Elle a néanmoins précisé que le droit de visite n’est pas absolu, qu’il peut être suspendu ou supprimé lorsqu’il existe des risques liés aux violences physiques ou psychologiques, aux mauvais traitements, à la négligence, à la consommation de stupéfiants ou à tout autre comportement susceptible de nuire au développement de l’enfant.

Abordant la question de la pension alimentaire, Me Mbonimpa a indiqué qu’elle est déterminée par le juge en tenant compte des besoins réels de l’enfant ainsi que des capacités financières des parents. Les dépenses liées à l’alimentation, au logement, à l’éducation, aux soins de santé, à l’habillement et aux autres besoins essentiels sont prises en considération.

Elle a reconnu que l’application effective des décisions relatives à la pension alimentaire demeure un défi au Burundi, expliquant que certains parents refusent parfois de payer, estimant que la contribution bénéficie davantage à l’ancien conjoint qu’à l’enfant. D’autres se soustraient simplement à leurs responsabilités, surtout lorsqu’ils exercent des activités économiques irrégulières.

Lors de l’interview, la juriste a également appelé les parents séparés à protéger leurs enfants contre les conséquences des conflits conjugaux.
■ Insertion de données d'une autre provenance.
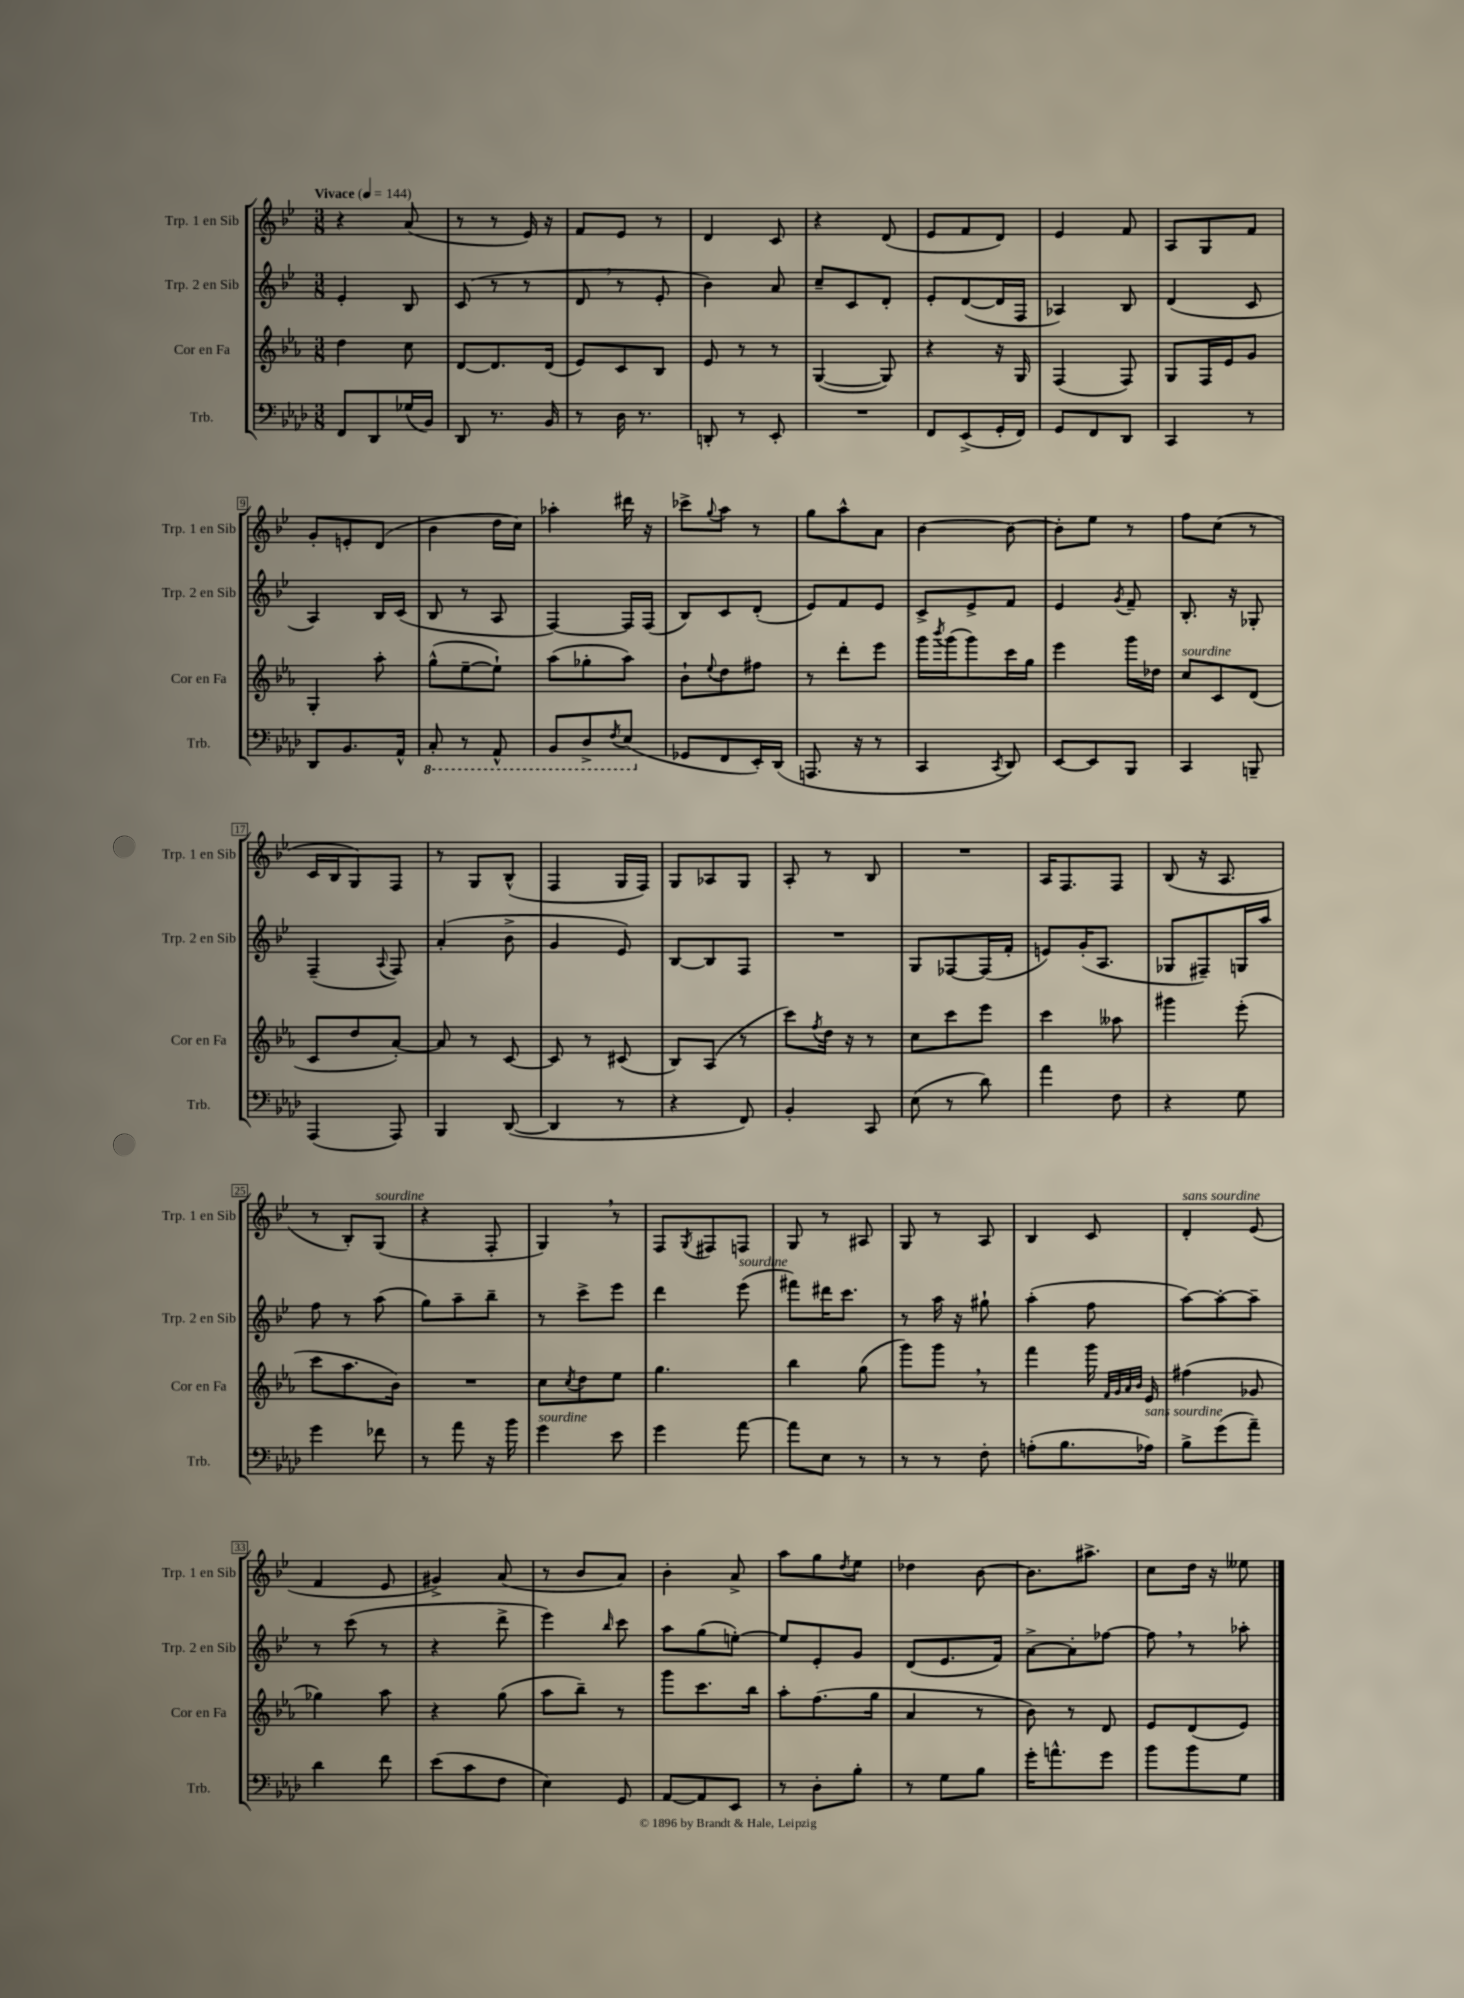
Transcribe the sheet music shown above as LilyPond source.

<<
\new StaffGroup <<
\new Staff = "s0" \with { instrumentName = "Trp. 1 en Sib" shortInstrumentName = "Trp. 1 en Sib" } {
    \clef treble \key bes \major \numericTimeSignature \time 3/8 \tempo "Vivace" 4 = 144
    r4 a'8( |
    r8 r8 ees'16) r16 |
    f'8 ees'8 r8 |
    d'4 c'8 |
    r4 d'8( |
    ees'8 f'8 d'8) |
    ees'4 f'8 |
    a8 g8 f'8 |
    g'8-. e'8-. d'8( |
    bes'4 d''16 c''16) |
    aes''4-. dis'''16 r16 |
    ces'''8-> \appoggiatura { g''8 } a''8 r8 |
    g''8 a''8-^ a'8 |
    bes'4~ bes'8~ |
    bes'8-. ees''8 r8 |
    f''8 c''8( r8 |
    c'16 bes16 g8) f8 |
    r8 g8 bes8-^( |
    f4 g16 f16) |
    g8 aes8 g8 |
    a8-. r8 bes8 |
    R4. |
    a16 f8. f8 |
    bes8( r16 a8. |
    r8 bes8-.) g8^\markup { \italic "sourdine" }( |
    r4 f8-. |
    g4) \breathe r8 |
    f8 \acciaccatura { g8 } fis8 f8 |
    g8 r8 ais8 |
    g8 r8 a8 |
    bes4 c'8 |
    d'4-.^\markup { \italic "sans sourdine" } ees'8( |
    f'4 ees'8 |
    gis'4->) a'8( |
    r8 bes'8 a'8) |
    bes'4-. a'8-> |
    a''8 g''8 \acciaccatura { d''8 } ees''8 |
    des''4 bes'8~ |
    bes'8. ais''8.-> |
    c''8 d''16 r16 eeses''8 \bar "|." |
}
\new Staff = "s1" \with { instrumentName = "Trp. 2 en Sib" shortInstrumentName = "Trp. 2 en Sib" } {
    \clef treble \key bes \major \numericTimeSignature \time 3/8
    ees'4-. bes8 |
    c'8( r8 r8 |
    d'8 \breathe r8 ees'8-. |
    bes'4) a'8 |
    c''8-- c'8 d'8-. |
    ees'8-. d'8~( d'16 f16 |
    aes4) bes8 |
    d'4( c'8 |
    a4) bes16 c'16( |
    bes8 r8 a8 |
    f4~) f16 f16( |
    bes8) c'8 d'8-.( |
    ees'8) f'8 ees'8 |
    c'8-> ees'8-> f'8 |
    ees'4 \acciaccatura { g'8 } f'8-- |
    bes8.-. r16 ges8-. |
    f4--( \appoggiatura { a8 } f8) |
    a'4-.( bes'8-> |
    g'4 ees'8) |
    bes8~ bes8 f8 |
    R4. |
    g8 fes8~ fes16( f'16-. |
    e'8) g'16-.( a8. |
    ges8 fis8--) g16 a''16 |
    f''8 r8 a''8( |
    g''8) a''8-- bes''8-- |
    r8 c'''8-> ees'''8 |
    d'''4 ees'''8^\markup { \italic "sourdine" }( |
    fis'''8) dis'''16 c'''8. |
    r8 a''16 r16 gis''8-! |
    a''4-.( f''8 |
    a''8~) a''8~-. a''8-- |
    r8 c'''8( r8 |
    r4 d'''8-> |
    ees'''4) \grace { bes''16 } c'''8 |
    a''8 g''8( e''8~-.) |
    e''8 ees'8-. g'8 |
    d'8( ees'8. f'16) |
    a'8~-> a'8-. fes''8~ |
    fes''8 \breathe r8 aes''8-. \bar "|." |
}
\new Staff = "s2" \with { instrumentName = "Cor en Fa" shortInstrumentName = "Cor en Fa" } {
    \clef treble \key ees \major \numericTimeSignature \time 3/8
    d''4 c''8 |
    d'8~ d'8. d'16( |
    ees'8) c'8 bes8 |
    ees'8 r8 r8 |
    g4~( g8) |
    r4 r16 g16 |
    f4( f8) |
    g8 f16 ees'16 g'8 |
    g4-. aes''8-. |
    g''8-^( ees''8~-- ees''8-!) |
    aes''8( ges''8-. aes''8) |
    bes'8-! \appoggiatura { ees''8 } d''8 fis''8 |
    r8 d'''8-. ees'''8 |
    g'''16 \acciaccatura { bes'''8 } g'''16( g'''8) c'''16 g''16 |
    ees'''4 g'''16 des''16 |
    c''8^\markup { \italic "sourdine" } c'8 d'8( |
    c'8 d''8 aes'8~-.) |
    aes'8 r8 c'8~ |
    c'8 r8 cis'8( |
    bes8) aes8( r8 |
    c'''8) \acciaccatura { f''8 } d''16 r16 r8 |
    c''8 c'''8 ees'''8 |
    c'''4 aeses''8 |
    gis'''4 ees'''8-.( |
    c'''8 aes''8. bes'16) |
    R4. |
    c''8 \acciaccatura { c''8 } d''8 ees''8 |
    g''4. |
    bes''4 g''8( |
    g'''8) g'''8 \breathe r8 |
    f'''4 g'''16 \grace { f'32 g'32 aes'32 bes'32 } ees'16 |
    fis''4( ges'8 |
    ges''4) aes''8 |
    r4 g''8( |
    aes''8 bes''8--) r8 |
    g'''8 c'''8. bes''16 |
    aes''8-. f''8.( g''16 |
    aes'4 r8 |
    bes'8) r8 d'8 |
    ees'8 d'8( ees'8) \bar "|." |
}
\new Staff = "s3" \with { instrumentName = "Trb." shortInstrumentName = "Trb." } {
    \clef bass \key aes \major \numericTimeSignature \time 3/8
    f,8 des,8 ges16( bes,16) |
    des,8 r8. bes,16 |
    r8 des16 r8. |
    d,8-. r8 ees,8-. |
    R4. |
    f,8 ees,8->( g,16-. f,16) |
    g,8 f,8 des,8 |
    c,4 r8 |
    des,8 bes,8. aes,16-^ |
    \ottava #-1 c,8-. r8 aes,,8-^ |
    bes,,8 des,8-> \acciaccatura { f,8 } ees,8( \ottava #0 |
    ges,8 f,8 ees,16-.) des,16( |
    a,,8. r16 r8 |
    c,4 \acciaccatura { c,8 } des,8) |
    ees,8~ ees,8 bes,,8 |
    c,4 b,,8-- |
    aes,,4( aes,,8) |
    bes,,4 des,8~( |
    des,4 r8 |
    r4 f,8) |
    bes,4-. c,8 |
    ees8( r8 des'8) |
    aes'4 f8 |
    r4 g8 |
    g'4 fes'8 |
    r8 aes'8 r16 bes'16 |
    g'4^\markup { \italic "sourdine" } ees'8 |
    g'4 aes'8~ |
    aes'8 ees8 r8 |
    r8 r8 f8-. |
    a8-.( bes8. aes16^\markup { \italic "sans sourdine" }) |
    bes8-> g'8( aes'8--) |
    des'4 f'8 |
    ees'8( c'8 f8 |
    ees4) g,8 |
    aes,8~ aes,8 ees,8 |
    r8 des8-. bes8-. |
    r8 g8 bes8 |
    g'16-. a'8.-^ g'8 |
    bes'8 bes'8 g8 \bar "|." |
}
>>
>>
\layout { \context { \Score \override BarNumber.stencil = #(make-stencil-boxer 0.1 0.3 ly:text-interface::print) } }
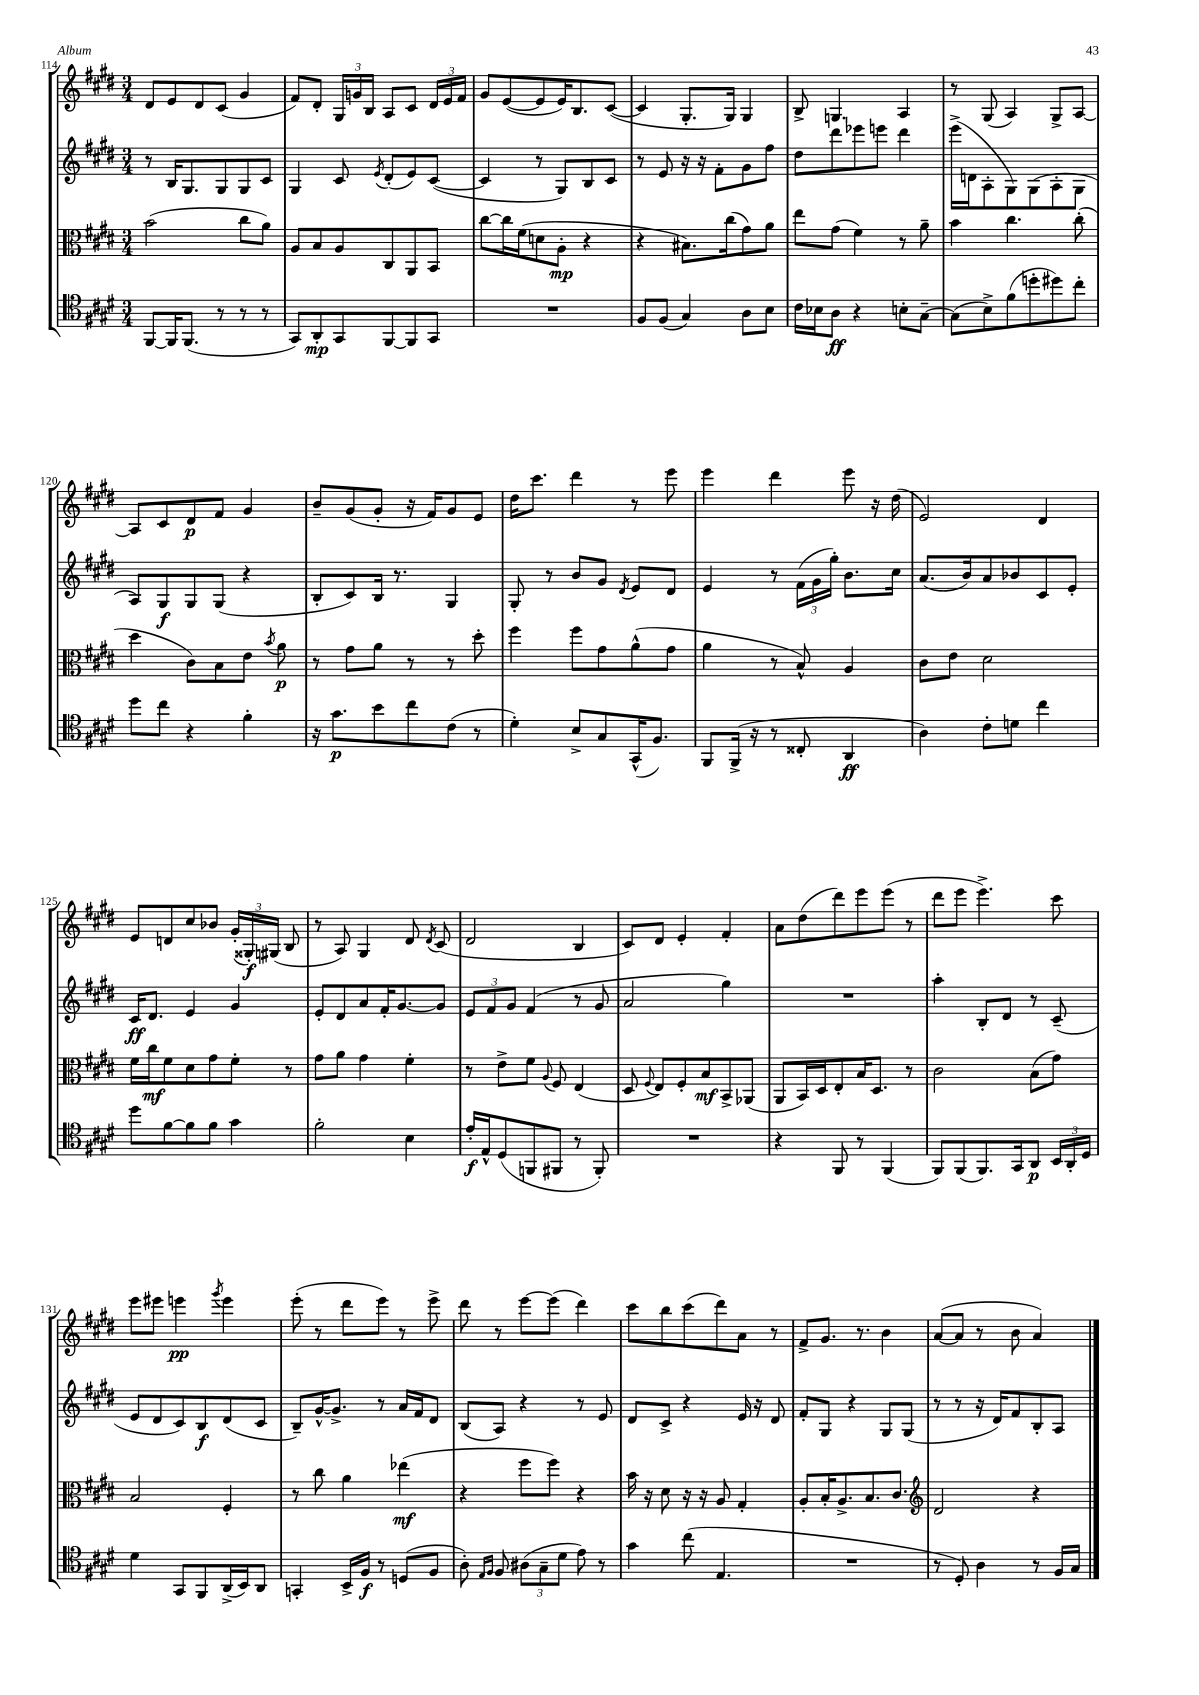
<<
\new StaffGroup <<
\new Staff = "s0" {
    \clef treble \key e \major \numericTimeSignature \time 3/4
    \autoBeamOff dis'8[ e'8 dis'8 cis'8]( gis'4 |
    fis'8[) dis'8]-. \tuplet 3/2 { gis16[ g'16 b16] } a8[ cis'8] \tuplet 3/2 { dis'16[ e'16 fis'16] } |
    gis'8[ e'8~( e'8 e'16) b8. cis'8]~( |
    cis'4 gis8.[-. gis16]) gis4 |
    b8-> g4. a4 |
    r8 gis8( a4) gis8[-> a8]~ |
    a8[ cis'8 dis'8\p fis'8] gis'4 |
    b'8[-- gis'8( gis'8]-. r16 fis'16[) gis'8 e'8] |
    dis''16[ cis'''8.] dis'''4 r8 e'''8 |
    e'''4 dis'''4 e'''8 r16 dis''16( |
    e'2) dis'4 |
    e'8[ d'8 cis''8 bes'8] \tuplet 3/2 { gis'16[-.( gisis16-.\f) gis16]( } b8 |
    r8 a8) gis4 dis'8 \acciaccatura { dis'8 } cis'8( |
    dis'2 b4 |
    cis'8[) dis'8] e'4-. fis'4-. |
    a'8[ dis''8( dis'''8) e'''8 e'''8]( r8 |
    dis'''8[ e'''8] e'''4.->) cis'''8 |
    e'''8[ eis'''8] e'''4\pp \acciaccatura { gis'''8 } e'''4 |
    e'''8-.( r8 dis'''8[ e'''8]) r8 e'''8-> |
    dis'''8 r8 e'''8[~ e'''8]( dis'''4) |
    cis'''8[ b''8 cis'''8( dis'''8) a'8] r8 |
    fis'8[-> gis'8.] r8. b'4 |
    a'8[~( a'8] r8 b'8 a'4) \bar "|." |
}
\new Staff = "s1" {
    \clef treble \key e \major \numericTimeSignature \time 3/4
    \autoBeamOff r8 b16[ gis8. gis8 gis8 cis'8] |
    gis4 cis'8 \acciaccatura { e'8 } dis'8[-.( e'8) cis'8]~( |
    cis'4 r8 gis8[) b8 cis'8] |
    r8 e'8 r16 r16 fis'8[-. gis'8 fis''8] |
    dis''8[ dis'''8 ees'''8 e'''8] dis'''4 |
    e'''16[->( d'16 a8-. gis8) gis8( a8-. gis8] |
    a8[) gis8\f gis8 gis8]( r4 |
    b8[-. cis'8) b16] r8. gis4 |
    gis8-. r8 b'8[ gis'8] \acciaccatura { dis'8 } e'8[ dis'8] |
    e'4 r8 \tuplet 3/2 { fis'16[( gis'16 gis''16]-.) } b'8.[ cis''16] |
    a'8.[( b'16) a'8 bes'8 cis'8 e'8]-. |
    cis'16[\ff dis'8.] e'4 gis'4 |
    e'8[-. dis'8 a'8 fis'16-. gis'8.~ gis'8] |
    \tuplet 3/2 { e'8[ fis'8 gis'8] } fis'4( r8 gis'8 |
    a'2 gis''4) |
    R2. |
    a''4-. b8[-. dis'8] r8 cis'8--( |
    e'8[ dis'8 cis'8) b8\f dis'8( cis'8] |
    b8[--) gis'16~-^ gis'8.]-> r8 a'16[ fis'16 dis'8] |
    b8[( a8]) r4 r8 e'8 |
    dis'8[ cis'8]-> r4 e'16 r16 dis'8 |
    fis'8[-. gis8] r4 gis8[ gis8]( |
    r8 r8 r16 dis'16[) fis'8 b8-. a8] \bar "|." |
}
\new Staff = "s2" {
    \clef alto \key e \major \numericTimeSignature \time 3/4
    \autoBeamOff b'2( cis''8[ a'8]) |
    a8[ b8 a8 cis8 a,8 b,8] |
    cis''8[~ cis''16 fis'16( d'8 a8]-.\mp r4 |
    r4 bis8.[) cis''16( gis'8) a'8] |
    e''8[ gis'8]( fis'4) r8 a'8-- |
    b'4 cis''4. cis''8-.( |
    dis''4 cis'8[) b8 e'8] \acciaccatura { b'8 } a'8\p |
    r8 gis'8[ a'8] r8 r8 dis''8-. |
    fis''4 fis''8[ gis'8 a'8-^( gis'8] |
    a'4 r8 b8-^) a4 |
    cis'8[ e'8] dis'2 |
    fis'16[ cis''16\mf fis'8 dis'8 gis'8 fis'8]-. r8 |
    gis'8[ a'8] gis'4 fis'4-. |
    r8 e'8[-> fis'8] \appoggiatura { a8 } fis8 e4( |
    dis8 \appoggiatura { fis8 } e8[) fis8-. b8\mf b,8-> aes,8]( |
    a,8[ b,16) dis16 e8-. b16 dis8.] r8 |
    cis'2 b8[( gis'8]) |
    b2 fis4-. |
    r8 cis''8 a'4 ees''4\mf( |
    r4 fis''8[ fis''8]) r4 |
    b'16 r16 dis'8 r16 r16 a8 gis4-. |
    a8[-. b16-. a8.-> b8. cis'8.] |
    \clef treble dis'2 r4 \bar "|." |
}
\new Staff = "s3" {
    \clef tenor \key e \major \numericTimeSignature \time 3/4
    \autoBeamOff fis,8[~ fis,16 fis,8.]( r8 r8 r8 |
    gis,8[) a,8-.\mp gis,8 fis,8~ fis,8 gis,8] |
    R2. |
    fis8[ fis8]( gis4) a8[ b8] |
    cis'16[ bes16 a8]\ff r4 b8[-. gis8]~-- |
    gis8[( b8->) fis'8( d''8-. dis''8) cis''8]-. |
    dis''8[ cis''8] r4 fis'4-. |
    r16 gis'8.[\p b'8 cis''8 cis'8]( r8 |
    dis'4-.) b8[-> gis8 gis,16-^( fis8.]) |
    fis,8[ fis,16]->( r16 r8 cisis8-. a,4\ff |
    a4) cis'8[-. d'8] cis''4 |
    dis''8[ fis'8~ fis'8 fis'8] gis'4 |
    fis'2-. b4 |
    e'16[-.\f e16-^ dis8( f,8 fis,8] r8 fis,8-.) |
    R2. |
    r4 fis,8 r8 fis,4( |
    fis,8[) fis,8( fis,8.) gis,16 a,8]\p \tuplet 3/2 { b,16[ a,16-. dis16] } |
    dis'4 gis,8[ fis,8 a,16->( b,16) a,8] |
    g,4-. b,16[-> fis16]\f r8 d8[( fis8] |
    a8-.) \grace { e16[ fis16] } fis8 \tuplet 3/2 { ais8[( gis8-- dis'8] } e'8) r8 |
    gis'4 cis''8( e4. |
    R2. |
    r8 dis8-.) a4 r8 fis16[ gis16] \bar "|." |
}
>>
>>
\layout { \context { \Score currentBarNumber = #114 } }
Elle leur a conseillé d’éviter les insultes, les accusations mutuelles ou l’utilisation de l’enfant comme moyen de pression ou de vengeance.

Selon elle, les disputes répétées entre parents peuvent laisser des blessures psychologiques importantes chez les enfants, notamment une perte de confiance en eux, un manque d’affection ou une perception négative de la vie familiale.

Elle a invité les parents divorcés ou séparés à continuer de collaborer dans l’éducation de leurs enfants et à privilégier le dialogue et le respect mutuel. « Un parent reste un parent malgré le divorce », a-t-elle insisté, rappelant que l’enfant doit toujours être placé au centre des décisions familiales.

En conclusion, Me Mbonimpa a exhorté les couples en procédure de divorce à ne jamais considérer leurs enfants comme des instruments de conflit, mais plutôt comme des êtres ayant besoin d’amour, de protection et de stabilité pour construire leur avenir.